* **WHAT THE EXERCISE ASKS**: Reproduce the material below word for word, starting at the line that contains "left wrist: (256, 177, -20)" and continuing through the end of the material.

* **SOURCE RECORDS**:
──────────────────────────────
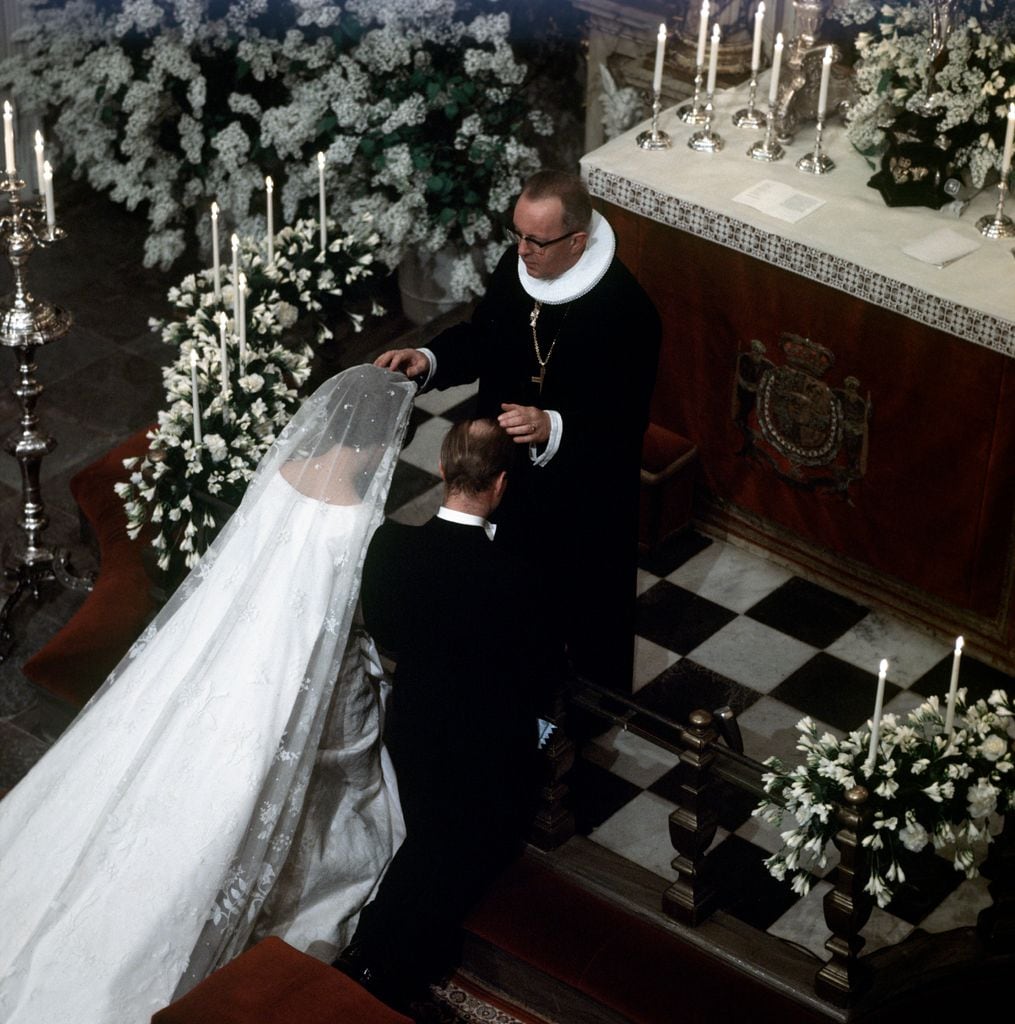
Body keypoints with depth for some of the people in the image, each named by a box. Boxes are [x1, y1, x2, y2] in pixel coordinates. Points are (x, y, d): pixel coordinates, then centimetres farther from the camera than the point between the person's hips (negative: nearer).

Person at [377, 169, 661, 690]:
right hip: (512, 470, 6)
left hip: (582, 487, -6)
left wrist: (553, 428, -46)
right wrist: (428, 360, -12)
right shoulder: (515, 266, -10)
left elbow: (623, 422, -29)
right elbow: (481, 338, 7)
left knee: (588, 603, 17)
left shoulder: (625, 311, -30)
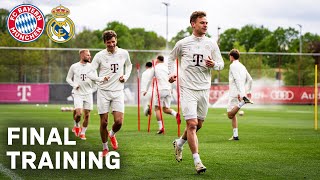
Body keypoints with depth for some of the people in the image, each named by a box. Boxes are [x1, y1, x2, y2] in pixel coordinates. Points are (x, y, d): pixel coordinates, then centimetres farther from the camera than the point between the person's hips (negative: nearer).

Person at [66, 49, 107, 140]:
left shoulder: (91, 66, 3)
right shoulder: (74, 67, 0)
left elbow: (95, 78, -6)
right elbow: (68, 78, 10)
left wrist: (102, 79, -26)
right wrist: (74, 85, -8)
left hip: (88, 93, 2)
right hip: (78, 94, -2)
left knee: (87, 115, 3)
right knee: (79, 113, -16)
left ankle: (83, 132, 21)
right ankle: (76, 126, 15)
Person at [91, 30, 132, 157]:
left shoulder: (124, 53, 2)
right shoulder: (100, 56, -5)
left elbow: (129, 65, 23)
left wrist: (126, 76, 6)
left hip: (118, 91, 1)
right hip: (103, 92, -1)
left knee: (119, 121, -11)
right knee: (103, 122, -1)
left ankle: (112, 134, 24)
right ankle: (105, 148, 18)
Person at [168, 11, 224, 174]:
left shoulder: (211, 44, 4)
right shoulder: (183, 43, -1)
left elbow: (221, 64, 8)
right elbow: (172, 58, 17)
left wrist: (214, 64, -14)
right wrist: (172, 73, 2)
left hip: (204, 89, 4)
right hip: (188, 88, -4)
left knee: (198, 124, 14)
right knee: (192, 124, -13)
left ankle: (179, 143, 41)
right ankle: (197, 161, -9)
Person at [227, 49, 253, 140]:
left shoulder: (233, 65, -6)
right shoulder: (242, 66, 19)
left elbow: (237, 79, -17)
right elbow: (250, 79, 21)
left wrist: (240, 92, -24)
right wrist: (248, 91, 26)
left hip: (235, 93, -8)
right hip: (239, 94, 8)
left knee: (230, 114, -15)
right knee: (233, 114, 13)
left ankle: (243, 100, -33)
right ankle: (235, 135, 8)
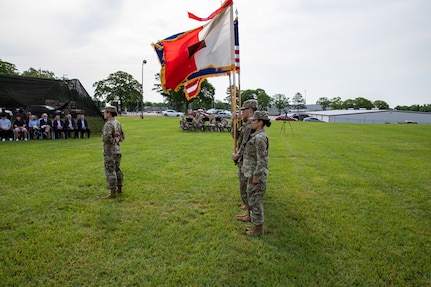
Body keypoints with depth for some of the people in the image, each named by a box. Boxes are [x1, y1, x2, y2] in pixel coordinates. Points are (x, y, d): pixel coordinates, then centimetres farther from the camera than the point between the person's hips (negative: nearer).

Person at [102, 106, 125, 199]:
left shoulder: (108, 124, -19)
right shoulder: (117, 123, 10)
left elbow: (106, 137, -34)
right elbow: (122, 136, 15)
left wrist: (112, 141, -15)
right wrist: (117, 140, -2)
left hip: (109, 151, -9)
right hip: (117, 150, 9)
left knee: (110, 172, -4)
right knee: (117, 169, 18)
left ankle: (113, 193, 0)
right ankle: (119, 188, 27)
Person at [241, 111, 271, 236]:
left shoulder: (260, 138, -22)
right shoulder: (258, 135, 10)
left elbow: (262, 160, -23)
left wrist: (256, 177, -20)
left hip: (256, 174, -10)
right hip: (253, 173, 10)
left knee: (255, 201, 2)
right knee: (253, 200, 18)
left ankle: (258, 229, 16)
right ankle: (257, 225, 30)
──────────────────────────────
* **TASK RESPONSE**:
left wrist: (256, 177, -20)
left hip: (256, 174, -10)
right hip: (253, 173, 10)
left knee: (255, 201, 2)
right knee: (253, 200, 18)
left ankle: (258, 229, 16)
right ankle: (257, 225, 30)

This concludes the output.